_Exercise brief_. Go line by line through the entries and show those that hold the string "input".

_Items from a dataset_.
----
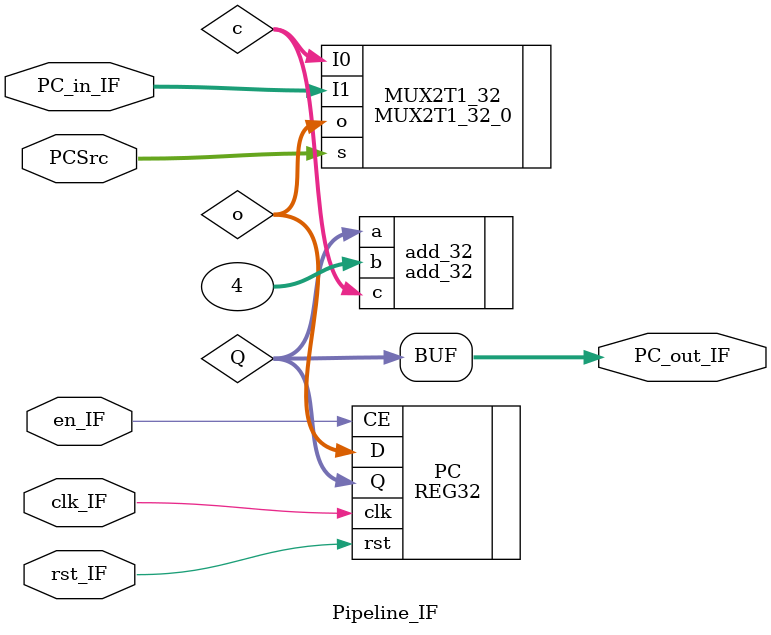
<source format=v>
`timescale 1ns / 1ps


module Pipeline_IF(
    input clk_IF,
    input rst_IF,
    input en_IF,
    input [31: 0] PC_in_IF,
    input [31: 0] PCSrc,
    output wire [31:0] PC_out_IF
    );

    wire [31: 0] o;
    wire [31: 0] Q;
    wire [31: 0] c;

    MUX2T1_32_0 MUX2T1_32 (
        .I0(c),
        .I1(PC_in_IF),
        .s(PCSrc),
        .o(o)
    );

    REG32 PC (
        .clk(clk_IF),
        .rst(rst_IF),
        .CE(en_IF),
        .D(o),
        .Q(Q)
    );

    add_32 add_32 (
        .a(Q),
        .b(32'h4),
        .c(c)
    );

    assign PC_out_IF = Q;
endmodule

</source>
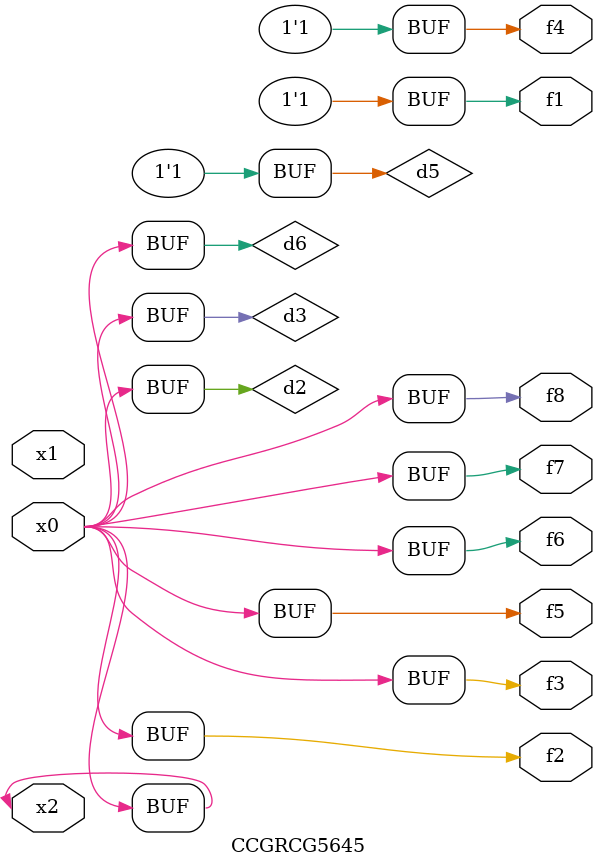
<source format=v>
module CCGRCG5645(
	input x0, x1, x2,
	output f1, f2, f3, f4, f5, f6, f7, f8
);

	wire d1, d2, d3, d4, d5, d6;

	xnor (d1, x2);
	buf (d2, x0, x2);
	and (d3, x0);
	xnor (d4, x1, x2);
	nand (d5, d1, d3);
	buf (d6, d2, d3);
	assign f1 = d5;
	assign f2 = d6;
	assign f3 = d6;
	assign f4 = d5;
	assign f5 = d6;
	assign f6 = d6;
	assign f7 = d6;
	assign f8 = d6;
endmodule

</source>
----
_Written response_.
    input clk_IF,
    input rst_IF,
    input en_IF,
    input [31: 0] PC_in_IF,
    input [31: 0] PCSrc,
	input x0, x1, x2,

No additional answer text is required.